Il la couve d’un regard tendre, lui sourit.
Dès qu’elle l’appelle, il s’approche. Son ombre immense recouvre le château tordu et éphémère.
Il la félicite, s’agenouille à côté d’elle.
Plus loin, un jeune garçon court vers la mer. Une femme le rattrape et le prend dans ses bras.
L’enfant se débat en riant, le petit cœur de Maud se comprime.

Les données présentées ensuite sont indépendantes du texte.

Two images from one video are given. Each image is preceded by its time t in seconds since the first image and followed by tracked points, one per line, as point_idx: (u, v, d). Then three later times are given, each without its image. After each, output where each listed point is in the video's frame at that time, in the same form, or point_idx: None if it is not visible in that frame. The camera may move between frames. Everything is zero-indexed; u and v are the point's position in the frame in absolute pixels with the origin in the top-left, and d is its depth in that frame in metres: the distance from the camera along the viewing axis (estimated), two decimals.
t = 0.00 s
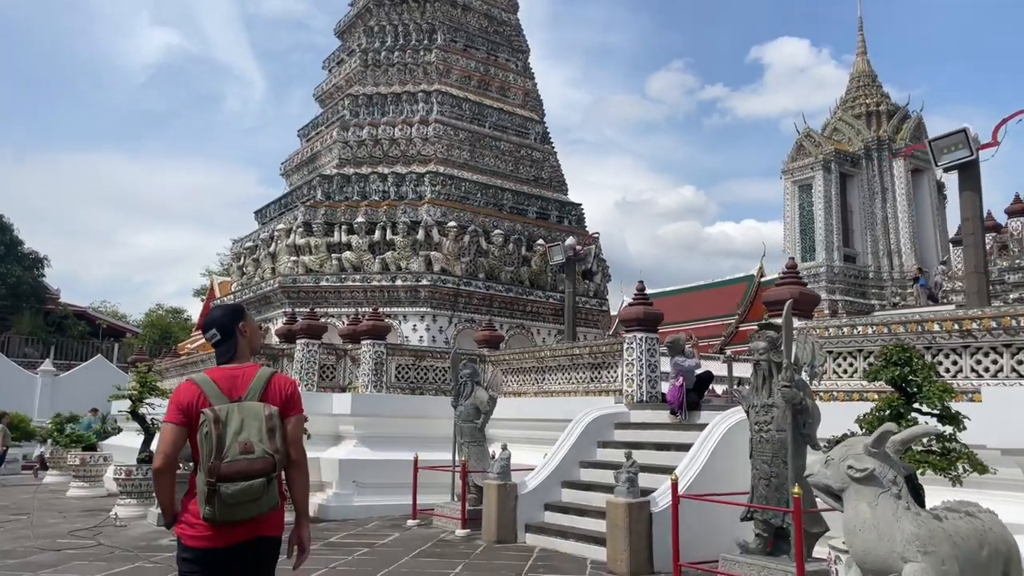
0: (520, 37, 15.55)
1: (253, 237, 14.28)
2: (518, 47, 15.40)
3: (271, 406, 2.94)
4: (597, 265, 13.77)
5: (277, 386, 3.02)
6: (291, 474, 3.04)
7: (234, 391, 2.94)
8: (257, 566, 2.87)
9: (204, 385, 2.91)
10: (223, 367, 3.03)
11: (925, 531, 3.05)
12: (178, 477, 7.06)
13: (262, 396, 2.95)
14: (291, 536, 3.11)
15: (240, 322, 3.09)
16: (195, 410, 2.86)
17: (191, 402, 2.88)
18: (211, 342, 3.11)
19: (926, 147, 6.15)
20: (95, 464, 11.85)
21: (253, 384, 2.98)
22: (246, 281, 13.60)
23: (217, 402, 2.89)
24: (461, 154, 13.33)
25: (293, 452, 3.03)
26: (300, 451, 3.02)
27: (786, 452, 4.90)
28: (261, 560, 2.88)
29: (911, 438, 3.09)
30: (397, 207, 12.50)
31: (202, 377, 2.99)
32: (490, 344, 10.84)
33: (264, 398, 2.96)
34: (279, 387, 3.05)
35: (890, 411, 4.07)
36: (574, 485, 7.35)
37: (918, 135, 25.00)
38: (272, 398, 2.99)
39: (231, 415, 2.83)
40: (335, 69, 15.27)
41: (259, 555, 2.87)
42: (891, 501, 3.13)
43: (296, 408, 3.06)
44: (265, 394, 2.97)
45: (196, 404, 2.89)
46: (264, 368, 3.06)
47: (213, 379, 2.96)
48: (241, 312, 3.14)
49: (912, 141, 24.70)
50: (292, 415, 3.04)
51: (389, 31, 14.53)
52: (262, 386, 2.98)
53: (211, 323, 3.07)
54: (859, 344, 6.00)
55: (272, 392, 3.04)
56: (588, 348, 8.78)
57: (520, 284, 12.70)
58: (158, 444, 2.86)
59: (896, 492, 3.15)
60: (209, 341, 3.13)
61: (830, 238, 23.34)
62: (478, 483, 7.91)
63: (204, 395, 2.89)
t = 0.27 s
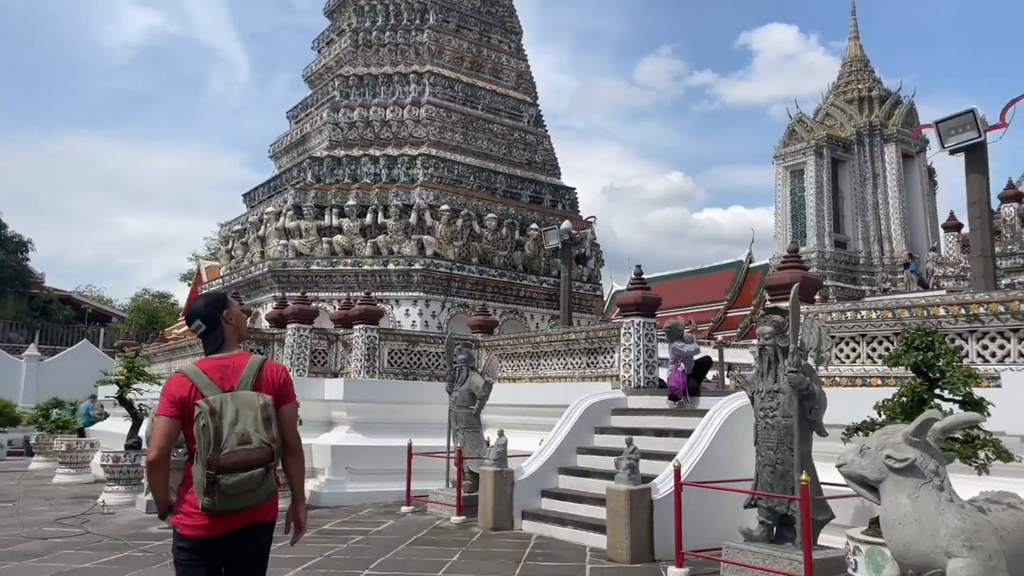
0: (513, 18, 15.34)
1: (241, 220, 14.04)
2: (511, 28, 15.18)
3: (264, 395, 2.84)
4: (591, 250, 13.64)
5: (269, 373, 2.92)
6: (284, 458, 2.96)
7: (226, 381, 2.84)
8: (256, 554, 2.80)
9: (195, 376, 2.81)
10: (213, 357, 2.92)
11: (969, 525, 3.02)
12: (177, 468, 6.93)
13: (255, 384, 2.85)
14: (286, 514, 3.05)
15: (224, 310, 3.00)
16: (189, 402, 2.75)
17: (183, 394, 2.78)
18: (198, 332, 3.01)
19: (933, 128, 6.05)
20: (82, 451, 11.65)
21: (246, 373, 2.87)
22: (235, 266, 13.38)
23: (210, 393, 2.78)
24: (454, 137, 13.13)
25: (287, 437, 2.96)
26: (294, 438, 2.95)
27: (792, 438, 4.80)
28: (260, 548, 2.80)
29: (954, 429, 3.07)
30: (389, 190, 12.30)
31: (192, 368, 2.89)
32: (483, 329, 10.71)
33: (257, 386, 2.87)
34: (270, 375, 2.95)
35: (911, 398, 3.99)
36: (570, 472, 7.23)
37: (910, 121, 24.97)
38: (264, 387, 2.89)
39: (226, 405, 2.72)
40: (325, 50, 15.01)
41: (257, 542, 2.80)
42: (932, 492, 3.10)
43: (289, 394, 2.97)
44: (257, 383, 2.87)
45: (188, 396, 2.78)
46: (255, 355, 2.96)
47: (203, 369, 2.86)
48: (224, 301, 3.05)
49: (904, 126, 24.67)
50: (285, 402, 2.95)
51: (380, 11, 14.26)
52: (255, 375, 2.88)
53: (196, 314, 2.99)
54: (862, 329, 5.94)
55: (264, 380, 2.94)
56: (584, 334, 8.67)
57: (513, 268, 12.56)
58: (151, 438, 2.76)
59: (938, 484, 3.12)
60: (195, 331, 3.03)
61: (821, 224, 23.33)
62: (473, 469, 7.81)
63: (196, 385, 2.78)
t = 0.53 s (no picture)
0: None
1: (228, 202, 13.79)
2: (503, 8, 14.93)
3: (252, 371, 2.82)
4: (584, 234, 13.49)
5: (257, 349, 2.89)
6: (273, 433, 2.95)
7: (214, 357, 2.81)
8: (244, 529, 2.80)
9: (182, 352, 2.78)
10: (200, 333, 2.89)
11: (1016, 513, 2.96)
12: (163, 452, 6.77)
13: (242, 359, 2.83)
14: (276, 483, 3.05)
15: (211, 285, 2.96)
16: (176, 378, 2.74)
17: (170, 370, 2.75)
18: (184, 308, 2.97)
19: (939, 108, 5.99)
20: (66, 436, 11.44)
21: (233, 349, 2.85)
22: (221, 248, 13.14)
23: (197, 369, 2.76)
24: (445, 118, 12.91)
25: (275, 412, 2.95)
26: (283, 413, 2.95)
27: (797, 423, 4.70)
28: (249, 523, 2.80)
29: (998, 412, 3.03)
30: (379, 172, 12.09)
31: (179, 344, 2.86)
32: (476, 313, 10.56)
33: (244, 361, 2.84)
34: (259, 350, 2.92)
35: (935, 382, 3.90)
36: (567, 458, 7.11)
37: (901, 107, 24.91)
38: (253, 362, 2.87)
39: (213, 381, 2.70)
40: (313, 29, 14.72)
41: (245, 517, 2.79)
42: (977, 478, 3.04)
43: (277, 369, 2.95)
44: (245, 358, 2.85)
45: (176, 372, 2.75)
46: (243, 331, 2.92)
47: (191, 345, 2.83)
48: (211, 276, 3.00)
49: (895, 112, 24.61)
50: (274, 377, 2.93)
51: None
52: (242, 350, 2.85)
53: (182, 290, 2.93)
54: (867, 313, 5.90)
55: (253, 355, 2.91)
56: (579, 318, 8.53)
57: (505, 252, 12.41)
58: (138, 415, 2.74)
59: (982, 469, 3.07)
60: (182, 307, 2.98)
61: (812, 210, 23.29)
62: (467, 455, 7.69)
63: (182, 362, 2.75)
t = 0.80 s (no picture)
0: None
1: (216, 193, 13.56)
2: None
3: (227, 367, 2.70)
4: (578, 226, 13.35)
5: (233, 345, 2.77)
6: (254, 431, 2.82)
7: (188, 355, 2.71)
8: (224, 529, 2.68)
9: (155, 350, 2.68)
10: (177, 331, 2.79)
11: None
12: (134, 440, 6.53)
13: (217, 356, 2.71)
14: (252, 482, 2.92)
15: (187, 282, 2.87)
16: (150, 376, 2.65)
17: (144, 370, 2.67)
18: (162, 308, 2.88)
19: (945, 97, 5.88)
20: (52, 431, 11.22)
21: (208, 346, 2.74)
22: (210, 240, 12.92)
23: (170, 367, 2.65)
24: (437, 108, 12.72)
25: (255, 410, 2.82)
26: (264, 410, 2.83)
27: (804, 419, 4.60)
28: (228, 524, 2.69)
29: None
30: (371, 162, 11.89)
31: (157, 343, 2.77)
32: (470, 306, 10.41)
33: (219, 357, 2.73)
34: (237, 346, 2.81)
35: (959, 377, 3.78)
36: (564, 453, 6.99)
37: (893, 99, 24.89)
38: (228, 358, 2.76)
39: (185, 378, 2.59)
40: (302, 17, 14.48)
41: (222, 516, 2.68)
42: None
43: (257, 366, 2.82)
44: (220, 355, 2.73)
45: (150, 371, 2.66)
46: (220, 327, 2.81)
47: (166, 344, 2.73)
48: (188, 272, 2.92)
49: (887, 104, 24.59)
50: (253, 373, 2.81)
51: None
52: (217, 347, 2.73)
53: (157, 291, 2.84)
54: (871, 306, 5.81)
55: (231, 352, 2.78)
56: (575, 311, 8.40)
57: (499, 244, 12.26)
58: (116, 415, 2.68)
59: None
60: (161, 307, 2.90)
61: (804, 202, 23.24)
62: (463, 450, 7.56)
63: (155, 360, 2.66)
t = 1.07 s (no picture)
0: None
1: (211, 187, 13.39)
2: None
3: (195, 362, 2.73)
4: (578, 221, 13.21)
5: (202, 340, 2.79)
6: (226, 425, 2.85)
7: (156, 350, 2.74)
8: (194, 524, 2.74)
9: (123, 346, 2.72)
10: (145, 327, 2.83)
11: None
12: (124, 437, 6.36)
13: (186, 351, 2.74)
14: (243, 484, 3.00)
15: (156, 278, 2.92)
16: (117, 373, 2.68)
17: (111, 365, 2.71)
18: (132, 304, 2.94)
19: (958, 87, 5.79)
20: (45, 428, 11.05)
21: (176, 341, 2.77)
22: (205, 234, 12.75)
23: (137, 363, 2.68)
24: (436, 101, 12.57)
25: (226, 404, 2.85)
26: (235, 404, 2.86)
27: (819, 415, 4.48)
28: (198, 518, 2.74)
29: None
30: (368, 155, 11.74)
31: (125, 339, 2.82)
32: (469, 301, 10.27)
33: (188, 352, 2.76)
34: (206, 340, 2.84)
35: (996, 372, 3.67)
36: (568, 449, 6.88)
37: (892, 94, 24.81)
38: (197, 353, 2.78)
39: (152, 374, 2.62)
40: (298, 9, 14.30)
41: (193, 511, 2.73)
42: None
43: (226, 359, 2.84)
44: (188, 350, 2.76)
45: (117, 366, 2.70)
46: (189, 322, 2.85)
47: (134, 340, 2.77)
48: (158, 268, 2.97)
49: (885, 99, 24.51)
50: (221, 367, 2.83)
51: None
52: (186, 342, 2.76)
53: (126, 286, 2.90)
54: (883, 301, 5.71)
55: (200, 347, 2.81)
56: (577, 306, 8.27)
57: (498, 239, 12.12)
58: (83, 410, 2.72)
59: None
60: (131, 302, 2.96)
61: (802, 197, 23.16)
62: (464, 447, 7.43)
63: (123, 355, 2.69)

Elle se souvient encore de la douleur.
Alors, elle demande :
— Pourquoi maman est partie ?
Elle se souvient du visage de son père, qui s’assombrit de façon soudaine. Comme si le soleil avait brusquement déserté cette plage immense.
Elle se souvient de ce sentiment étrange. Du regret.
Celui d’avoir posé la question.
D’avoir rendu son père si triste.
Puis elle se souvient de la vague, plus haute que les autres.